START Data provided

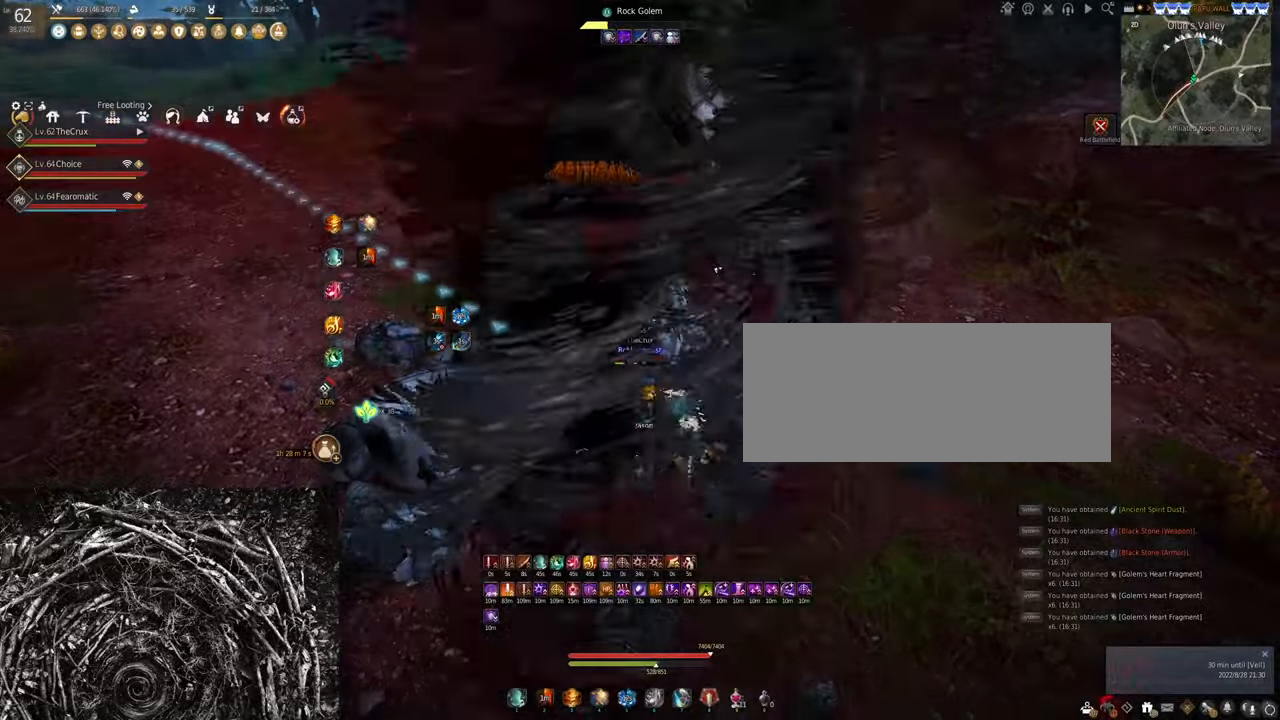
{"keys": ["s"], "mouse": ["right"], "events": [[433, "s", "down"]]}
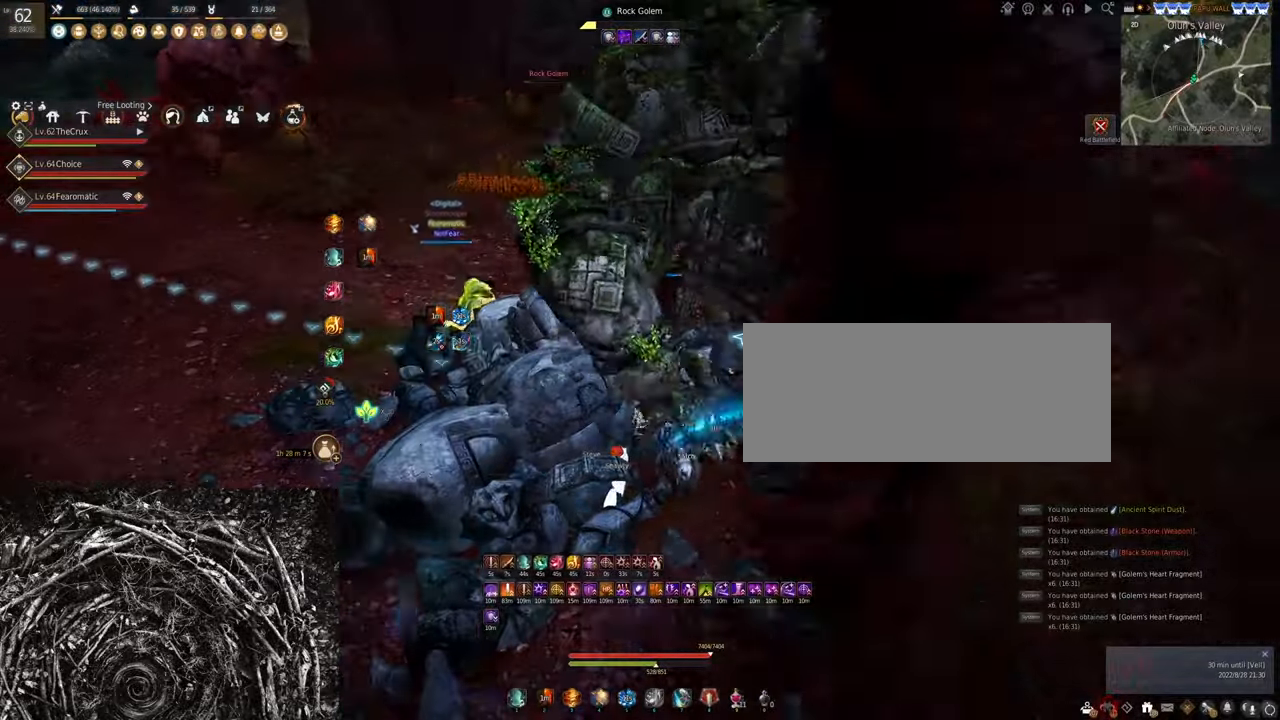
{"keys": ["s"], "mouse": [], "events": [[400, "mouse_right", "up"]]}
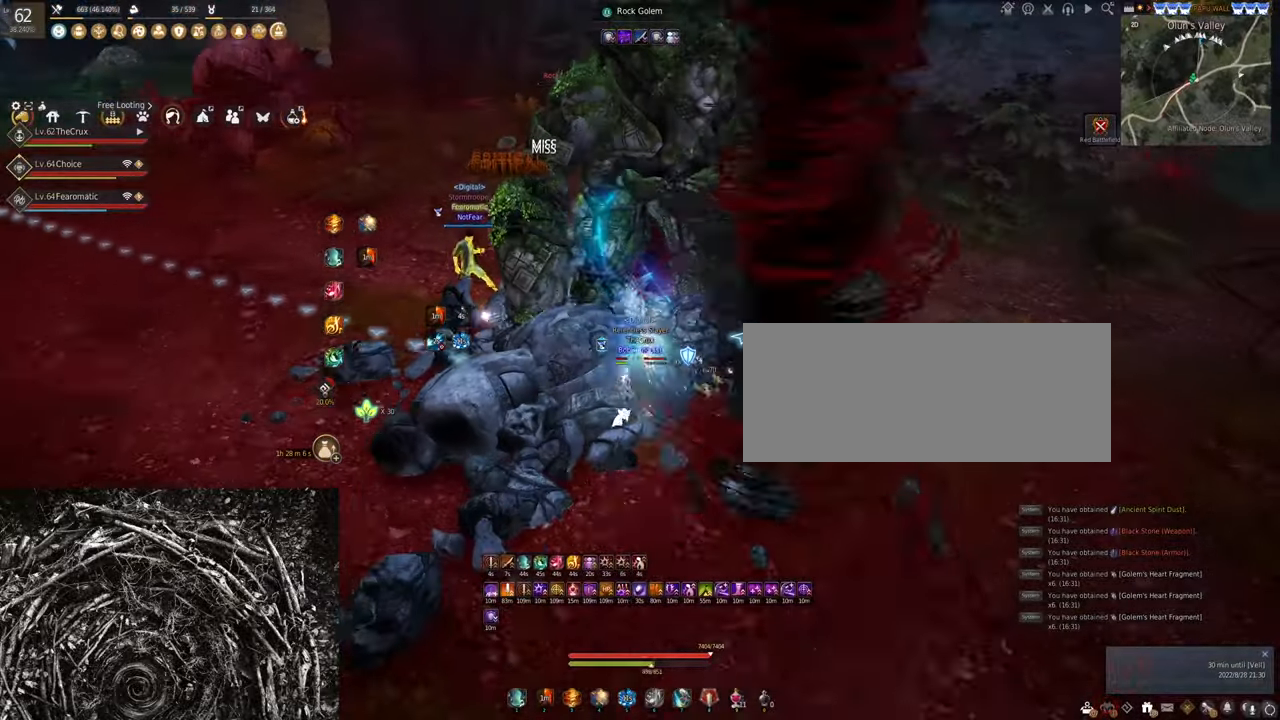
{"keys": ["s"], "mouse": ["left"], "events": [[33, "mouse_left", "down"]]}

END Data provided

— Work instructions —
Write out the material above once more, exactly as it reads, with no pictures.

— Final answer —
{"keys": ["s"], "mouse": ["right"], "events": [[433, "s", "down"]]}
{"keys": ["s"], "mouse": [], "events": [[400, "mouse_right", "up"]]}
{"keys": ["s"], "mouse": ["left"], "events": [[33, "mouse_left", "down"]]}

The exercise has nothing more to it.